### ACTIVITY:
Pull every line holding the string "bounding" from the records below.

### EXTRACTED ENTRIES:
[Start of section]
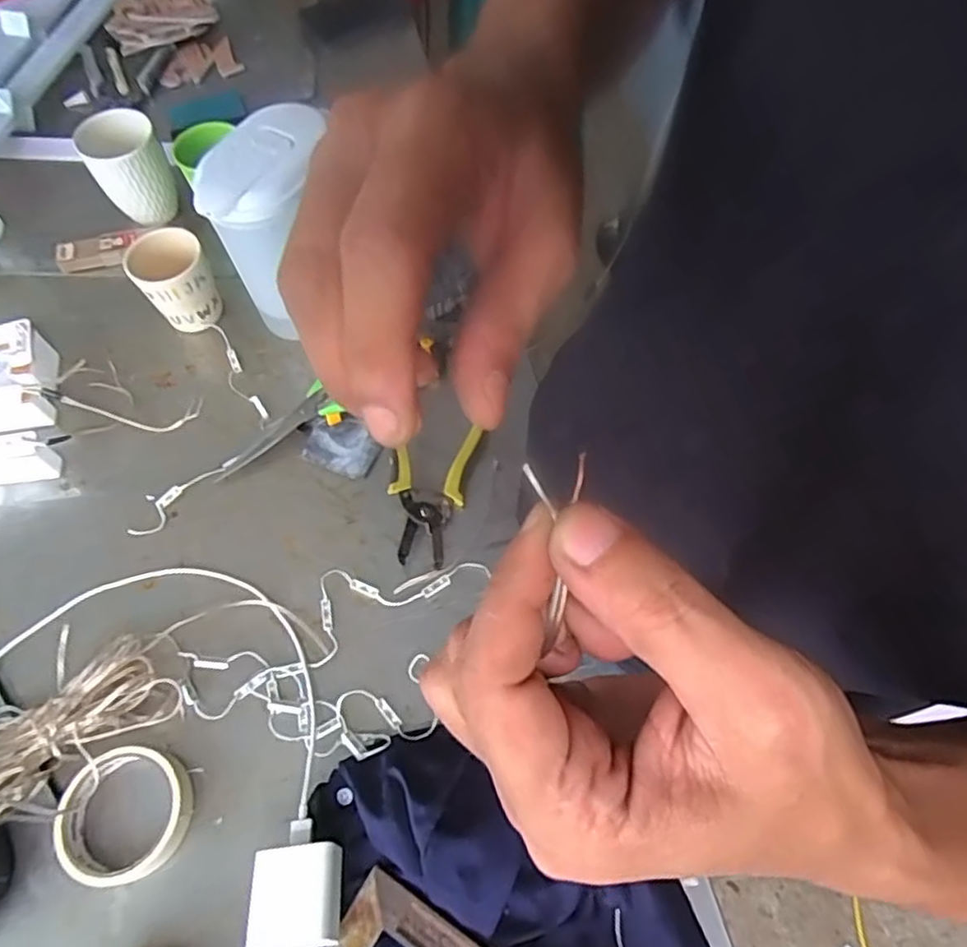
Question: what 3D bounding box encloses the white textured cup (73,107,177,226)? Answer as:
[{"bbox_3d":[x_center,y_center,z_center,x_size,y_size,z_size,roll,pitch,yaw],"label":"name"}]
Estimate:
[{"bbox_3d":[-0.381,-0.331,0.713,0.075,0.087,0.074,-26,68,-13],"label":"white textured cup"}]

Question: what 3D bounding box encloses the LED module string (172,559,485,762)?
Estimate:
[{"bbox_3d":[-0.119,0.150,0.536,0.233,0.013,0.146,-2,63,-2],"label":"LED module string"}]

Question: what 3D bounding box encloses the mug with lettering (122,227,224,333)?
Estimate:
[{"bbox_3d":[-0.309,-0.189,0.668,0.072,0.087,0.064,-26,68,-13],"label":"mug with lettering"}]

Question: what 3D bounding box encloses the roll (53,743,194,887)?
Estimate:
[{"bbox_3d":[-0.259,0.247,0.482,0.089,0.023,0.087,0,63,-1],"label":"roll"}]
[End of section]
[Start of section]
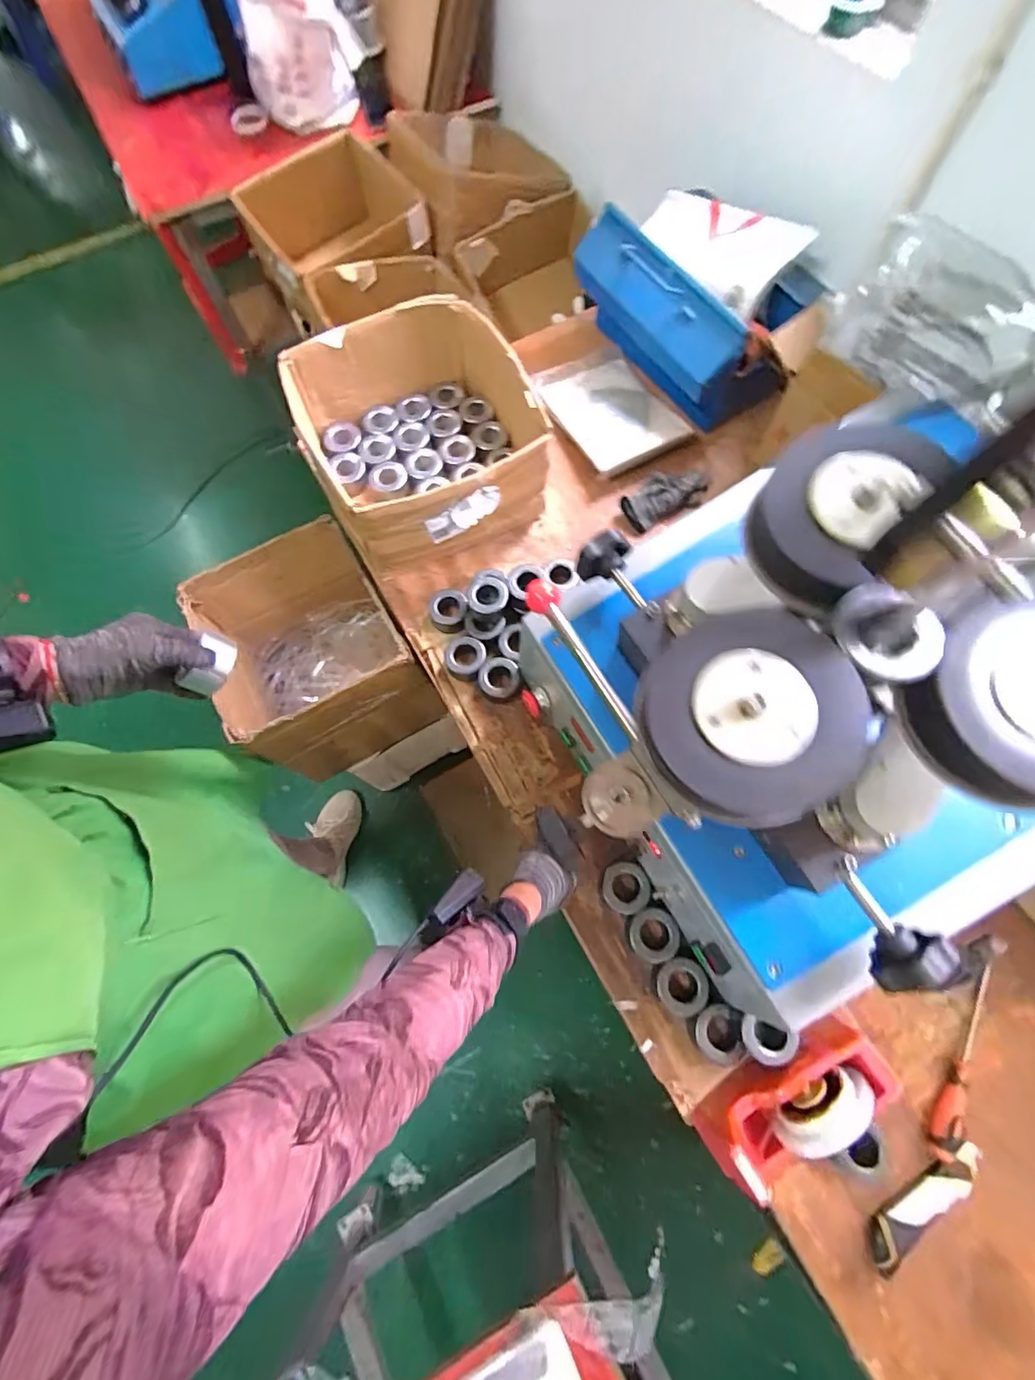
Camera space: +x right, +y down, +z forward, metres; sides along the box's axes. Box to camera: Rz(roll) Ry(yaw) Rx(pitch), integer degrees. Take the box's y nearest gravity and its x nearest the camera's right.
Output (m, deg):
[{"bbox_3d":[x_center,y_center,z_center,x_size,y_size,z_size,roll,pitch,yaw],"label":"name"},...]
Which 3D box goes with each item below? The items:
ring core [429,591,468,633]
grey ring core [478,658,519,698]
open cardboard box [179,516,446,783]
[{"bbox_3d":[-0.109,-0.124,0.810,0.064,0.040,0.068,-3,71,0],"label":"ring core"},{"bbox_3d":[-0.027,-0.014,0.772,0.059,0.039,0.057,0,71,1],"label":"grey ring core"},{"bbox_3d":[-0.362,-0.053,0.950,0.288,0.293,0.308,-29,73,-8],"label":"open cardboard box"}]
[End of section]
[Start of section]
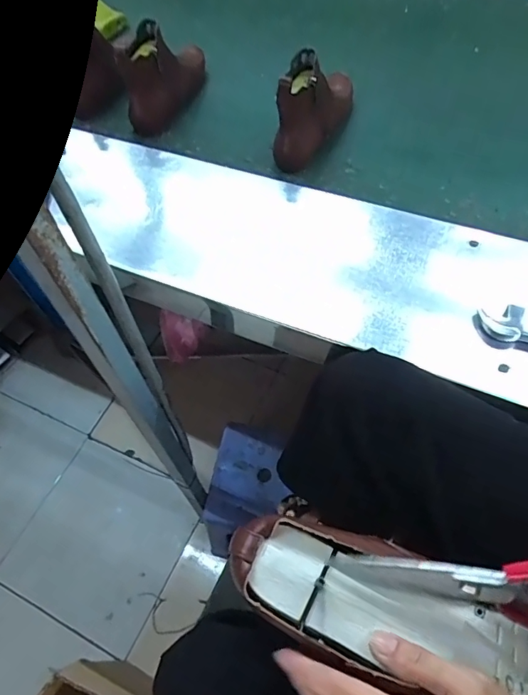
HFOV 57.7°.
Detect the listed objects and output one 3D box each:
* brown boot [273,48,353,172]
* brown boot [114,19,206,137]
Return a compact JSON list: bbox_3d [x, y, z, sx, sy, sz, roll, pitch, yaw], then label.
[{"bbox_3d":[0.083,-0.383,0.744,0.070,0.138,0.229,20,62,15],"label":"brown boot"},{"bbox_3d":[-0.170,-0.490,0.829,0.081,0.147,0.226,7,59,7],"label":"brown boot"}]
[End of section]
### TASK RESULT:
Question: what 3D bounding box encloses the white textured cup (73,107,177,226)? Answer as:
Question: what 3D bounding box encloses the LED module string (172,559,485,762)?
Question: what 3D bounding box encloses the mug with lettering (122,227,224,333)?
Question: what 3D bounding box encloses the roll (53,743,194,887)?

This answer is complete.